▶ _Prompt_
The data below is to be returned in full and exactly.

========================

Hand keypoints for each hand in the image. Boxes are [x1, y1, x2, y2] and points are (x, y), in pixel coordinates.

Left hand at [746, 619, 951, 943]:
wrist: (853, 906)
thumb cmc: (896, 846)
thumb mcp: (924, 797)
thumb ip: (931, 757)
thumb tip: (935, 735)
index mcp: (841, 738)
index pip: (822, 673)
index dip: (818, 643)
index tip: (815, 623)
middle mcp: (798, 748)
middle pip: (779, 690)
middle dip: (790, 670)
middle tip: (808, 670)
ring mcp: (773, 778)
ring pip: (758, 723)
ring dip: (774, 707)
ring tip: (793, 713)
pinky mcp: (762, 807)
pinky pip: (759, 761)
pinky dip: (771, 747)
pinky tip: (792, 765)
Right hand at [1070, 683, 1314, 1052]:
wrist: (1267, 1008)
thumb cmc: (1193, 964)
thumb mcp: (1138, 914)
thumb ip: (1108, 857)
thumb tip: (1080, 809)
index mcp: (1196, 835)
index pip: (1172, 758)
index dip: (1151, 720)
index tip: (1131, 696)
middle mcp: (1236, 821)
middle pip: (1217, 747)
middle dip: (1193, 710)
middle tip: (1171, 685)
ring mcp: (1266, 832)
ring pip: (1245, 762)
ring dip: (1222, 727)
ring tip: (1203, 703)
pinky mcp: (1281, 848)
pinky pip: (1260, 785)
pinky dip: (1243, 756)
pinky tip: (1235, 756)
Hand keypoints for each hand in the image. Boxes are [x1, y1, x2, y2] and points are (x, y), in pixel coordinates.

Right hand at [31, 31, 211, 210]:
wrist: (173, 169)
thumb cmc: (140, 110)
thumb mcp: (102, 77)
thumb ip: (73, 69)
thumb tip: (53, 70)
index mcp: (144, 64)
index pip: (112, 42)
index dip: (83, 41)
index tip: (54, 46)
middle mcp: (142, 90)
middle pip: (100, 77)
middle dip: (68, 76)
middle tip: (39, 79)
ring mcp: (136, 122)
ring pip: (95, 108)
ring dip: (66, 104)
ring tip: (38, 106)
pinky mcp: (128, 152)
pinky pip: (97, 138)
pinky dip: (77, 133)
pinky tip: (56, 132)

========================

▶ _Task output_
Hand keypoints for each hand in the image. Boxes are [x1, y1, x2, y2] and points are (x, y), in pixel coordinates.

Left hand at [746, 619, 951, 943]:
wrist: (853, 906)
thumb cmc: (896, 846)
thumb mcp: (924, 797)
thumb ip: (931, 757)
thumb tip: (935, 735)
index mcp: (841, 738)
index pip: (822, 673)
index dip: (818, 643)
index tip: (815, 623)
middle mcp: (798, 748)
middle pip: (779, 690)
middle dip: (790, 670)
middle tip: (808, 670)
ring mcp: (773, 778)
ring pip: (758, 723)
ring dip: (774, 707)
ring tip: (793, 713)
pinky mcp: (762, 807)
pinky pip: (759, 761)
pinky dip: (771, 747)
pinky tip: (792, 765)
Right hand at [1070, 683, 1314, 1052]:
wrist: (1267, 1008)
thumb cmc: (1193, 964)
thumb mcp: (1138, 914)
thumb ip: (1108, 857)
thumb tip: (1080, 809)
index mcp: (1196, 835)
index pip: (1172, 758)
index dip: (1151, 720)
index tip: (1131, 696)
middle mcp: (1236, 821)
middle pip: (1217, 747)
middle dip: (1193, 710)
middle tip: (1171, 685)
ring mcp: (1266, 832)
ring pip: (1245, 762)
ring dip: (1222, 727)
ring tip: (1203, 703)
pinky mcp: (1281, 848)
pinky pip: (1260, 785)
pinky dip: (1243, 756)
pinky tip: (1235, 756)
Hand keypoints for each hand in the image. Boxes are [x1, y1, x2, y2] and points are (x, y), in pixel coordinates.

Right hand at [31, 31, 211, 210]:
wrist: (173, 169)
thumb cmc: (140, 110)
thumb mcp: (102, 77)
thumb ip: (73, 69)
thumb tip: (53, 70)
index mcp: (144, 64)
index pip: (112, 42)
index dip: (83, 41)
index tip: (54, 46)
middle mcp: (142, 90)
middle pip: (100, 77)
middle dip: (68, 76)
middle tip: (39, 79)
ring mcp: (136, 122)
ring pip: (95, 108)
ring dip: (66, 104)
ring tip: (38, 106)
pinky mcp: (128, 152)
pinky pip: (97, 138)
pinky dip: (77, 133)
pinky tip: (56, 132)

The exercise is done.